_About this task_: Print the records below exactly, with no pictures.

:: Task data ::

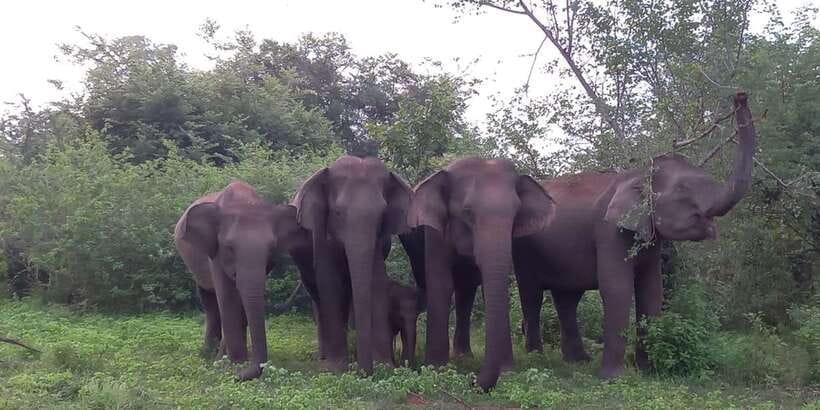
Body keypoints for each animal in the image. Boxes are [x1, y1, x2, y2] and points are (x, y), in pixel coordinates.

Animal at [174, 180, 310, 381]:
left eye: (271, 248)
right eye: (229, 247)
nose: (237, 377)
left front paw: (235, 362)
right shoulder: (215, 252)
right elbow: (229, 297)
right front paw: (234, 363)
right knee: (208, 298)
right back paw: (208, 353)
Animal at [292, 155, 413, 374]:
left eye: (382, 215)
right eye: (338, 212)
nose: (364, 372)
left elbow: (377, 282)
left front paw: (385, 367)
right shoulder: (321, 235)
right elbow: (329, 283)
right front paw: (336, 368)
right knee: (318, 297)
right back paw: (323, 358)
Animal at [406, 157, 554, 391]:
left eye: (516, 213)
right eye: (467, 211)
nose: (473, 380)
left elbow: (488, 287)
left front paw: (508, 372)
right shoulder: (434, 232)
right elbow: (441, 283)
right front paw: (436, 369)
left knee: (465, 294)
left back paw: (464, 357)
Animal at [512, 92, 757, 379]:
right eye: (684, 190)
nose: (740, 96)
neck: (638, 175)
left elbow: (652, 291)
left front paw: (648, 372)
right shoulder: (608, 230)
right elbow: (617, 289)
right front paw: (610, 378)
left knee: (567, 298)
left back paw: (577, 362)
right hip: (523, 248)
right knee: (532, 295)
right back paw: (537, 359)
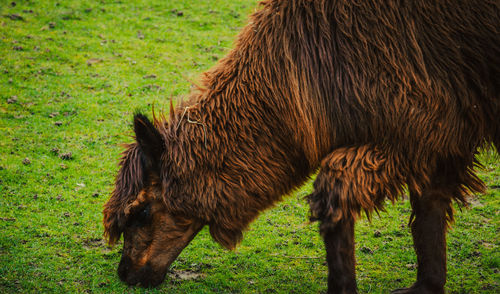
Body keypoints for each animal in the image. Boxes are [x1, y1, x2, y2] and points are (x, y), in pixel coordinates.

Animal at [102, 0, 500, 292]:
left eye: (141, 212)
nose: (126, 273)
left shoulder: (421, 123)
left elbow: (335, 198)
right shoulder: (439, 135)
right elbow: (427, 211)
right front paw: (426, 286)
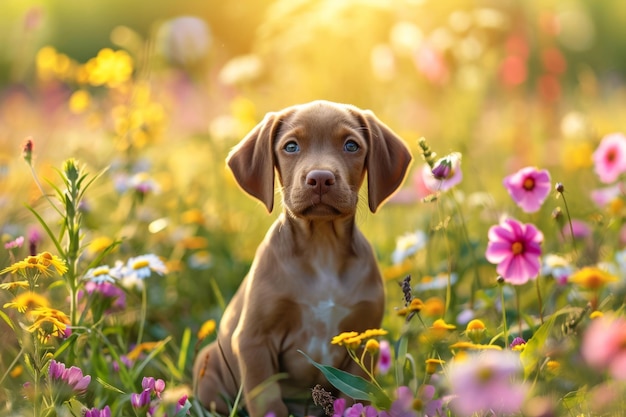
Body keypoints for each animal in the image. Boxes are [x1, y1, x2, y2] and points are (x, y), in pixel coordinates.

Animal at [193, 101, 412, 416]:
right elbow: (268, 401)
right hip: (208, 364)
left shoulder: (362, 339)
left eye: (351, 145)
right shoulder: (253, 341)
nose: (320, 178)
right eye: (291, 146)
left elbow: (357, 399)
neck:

:::

_Solution below_:
Body keypoints for each animal in the image. Boxes are [x1, y1, x2, y2] and points are (x, y), in pixel coordinates.

Animal at [174, 180, 310, 381]:
left eye: (271, 248)
right eye: (229, 247)
nose: (237, 377)
left front paw: (235, 362)
right shoulder: (215, 252)
right elbow: (229, 297)
right front paw: (234, 363)
right knee: (208, 298)
right back paw: (208, 353)
Animal at [292, 155, 413, 374]:
left eye: (382, 215)
right eye: (338, 212)
nose: (364, 372)
left elbow: (377, 282)
left front paw: (385, 367)
right shoulder: (321, 235)
right elbow: (329, 283)
right front paw: (336, 368)
right knee: (318, 297)
right back paw: (323, 358)
Animal at [406, 157, 554, 391]:
left eye: (516, 213)
right eye: (467, 211)
nose: (473, 380)
left elbow: (488, 287)
left front paw: (508, 372)
right shoulder: (434, 232)
right elbow: (441, 283)
right front paw: (436, 369)
left knee: (465, 294)
left back paw: (464, 357)
Animal at [512, 92, 757, 379]:
right eye: (684, 190)
nose: (740, 96)
neck: (638, 175)
left elbow: (652, 291)
left front paw: (648, 372)
right shoulder: (608, 230)
right elbow: (617, 289)
right front paw: (610, 378)
left knee: (567, 298)
left back paw: (577, 362)
right hip: (523, 248)
right knee: (532, 295)
right back paw: (537, 359)
Body keypoints for each animal in the image. Boxes are [x1, y1, x2, y2] and points are (x, y), in pixel coordinates.

Animal at [102, 0, 500, 292]:
left eye: (141, 212)
nose: (126, 273)
left shoulder: (421, 123)
left elbow: (335, 198)
right shoulder: (439, 135)
right elbow: (427, 211)
right front paw: (426, 286)
Body keypoints for each animal in the image. Boxes are [x1, y1, x2, y2] and points are (x, y), in pixel coordinates.

Animal at [193, 101, 412, 416]:
right elbow: (268, 401)
right hip: (208, 364)
left shoulder: (362, 339)
left eye: (351, 145)
right shoulder: (253, 341)
nose: (320, 178)
right eye: (291, 146)
left elbow: (357, 399)
neck:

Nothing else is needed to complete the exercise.